* **Çalışma görevi a**:
Kayıtlarda "In the directions" ifadesini içeren satırdan başlayıp kayıtların sonuna kadar uzanan kısmı, iki ucu da dahil olmak üzere hiç değiştirmeden yazın.

* **Okuma parçası**:
────────
Sendikacılıktan vekilliğe soyunanlar...
Sendika koltuklarından düzen milletvekilliğine geçiş Türkiye’de bir gelenek aslında. 1966’da Türk-İş genel başkanı olan Şevket Yılmaz, ‘69’da Adalet Partisi’nden milletvekili oldu. ‘74’te sendikacılığa, TEKSİF başkanı olarak dönüş yaptı. 12 Eylül darbesinin hemen ardından ‘82’de yeniden Türk-İş’in başkanlık koltuğuna oturdu.
Bayram Meral de basamakları çıkar gibi Yol-İş Sendikası başkanlığından, Türk-İş genel başkanlığına oradan da 2002 yılında milletvekilliğine geçti.
Hak-İş’te de işler farklı yürümüyor. ‘81-‘95 arası Hak-İş genel başkanlığı yapan Necati Çelik, Refah Partisi’nden milletvekili seçildi. Hatta Çalışma ve Sosyal Güvenlik Bakanlığı yaptı. 1995-2011 arası Hak-İş genel başkanı olan Salim Uslu da AKP’den milletvekili oldu.
────────
* **Çalışma görevi b**:
Sendikacılıktan milletvekilliğine geçişi anlatan okuma parçasına göre aşağıdaki soruları yanıtlayın.
(i) 1966'da Türk-İş genel başkanı olan kişi hangi partiden milletvekili oldu?
(ii) Bayram Meral hangi yılda milletvekilliğine geçti?
(iii) Salim Uslu hangi partiden milletvekili oldu?

Saklanan kayıtlar
────────
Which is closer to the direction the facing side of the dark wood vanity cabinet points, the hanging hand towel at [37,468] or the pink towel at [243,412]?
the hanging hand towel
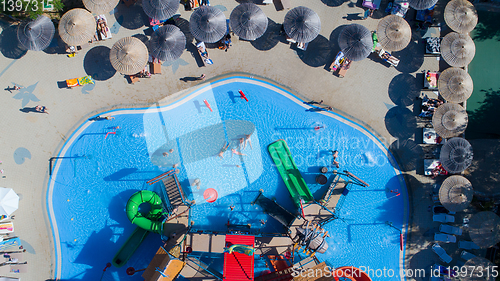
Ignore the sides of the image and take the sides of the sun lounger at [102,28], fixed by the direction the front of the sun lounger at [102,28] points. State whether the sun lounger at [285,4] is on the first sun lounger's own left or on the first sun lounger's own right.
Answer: on the first sun lounger's own left

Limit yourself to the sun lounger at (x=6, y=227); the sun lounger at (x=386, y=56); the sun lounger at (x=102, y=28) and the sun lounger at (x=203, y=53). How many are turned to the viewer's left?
0

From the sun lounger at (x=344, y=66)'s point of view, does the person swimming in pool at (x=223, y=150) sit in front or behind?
in front

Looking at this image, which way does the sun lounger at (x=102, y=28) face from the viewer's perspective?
toward the camera

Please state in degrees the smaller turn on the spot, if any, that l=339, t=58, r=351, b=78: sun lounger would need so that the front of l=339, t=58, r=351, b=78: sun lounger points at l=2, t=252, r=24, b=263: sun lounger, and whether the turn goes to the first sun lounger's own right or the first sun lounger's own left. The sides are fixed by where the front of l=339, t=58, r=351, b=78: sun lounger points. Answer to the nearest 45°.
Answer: approximately 45° to the first sun lounger's own right

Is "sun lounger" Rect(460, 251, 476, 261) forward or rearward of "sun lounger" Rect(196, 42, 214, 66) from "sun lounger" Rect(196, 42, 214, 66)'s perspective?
forward

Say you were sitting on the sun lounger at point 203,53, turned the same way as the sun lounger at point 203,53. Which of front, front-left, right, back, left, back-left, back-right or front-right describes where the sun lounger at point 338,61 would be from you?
front-left

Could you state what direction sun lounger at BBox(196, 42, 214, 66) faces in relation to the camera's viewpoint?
facing the viewer and to the right of the viewer
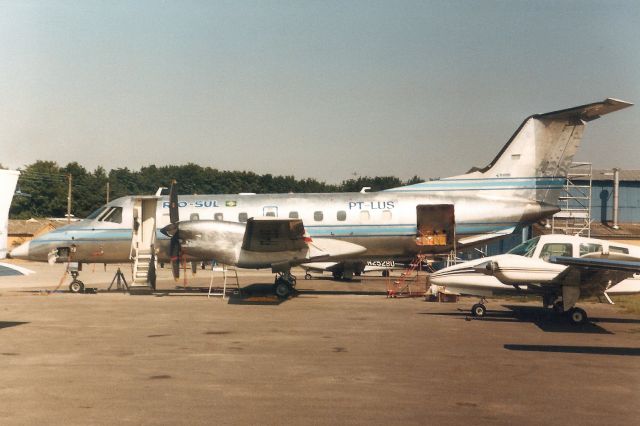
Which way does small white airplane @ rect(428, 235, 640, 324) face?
to the viewer's left

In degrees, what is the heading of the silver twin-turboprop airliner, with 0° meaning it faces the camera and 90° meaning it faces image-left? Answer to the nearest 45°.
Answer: approximately 90°

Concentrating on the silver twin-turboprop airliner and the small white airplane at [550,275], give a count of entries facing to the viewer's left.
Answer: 2

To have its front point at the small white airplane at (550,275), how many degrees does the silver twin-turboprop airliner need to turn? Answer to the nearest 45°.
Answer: approximately 135° to its left

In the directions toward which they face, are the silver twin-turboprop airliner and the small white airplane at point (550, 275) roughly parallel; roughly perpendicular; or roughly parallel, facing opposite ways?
roughly parallel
────────
* **Yanıt kutusu a**:
In the directions toward which they face, are the silver twin-turboprop airliner and the small white airplane at point (550, 275) roughly parallel; roughly perpendicular; or roughly parallel, facing opposite ways?
roughly parallel

* **Yanıt kutusu b**:
(i) Adalet Partisi'nden.
(ii) 2002 yılında.
(iii) AKP'den.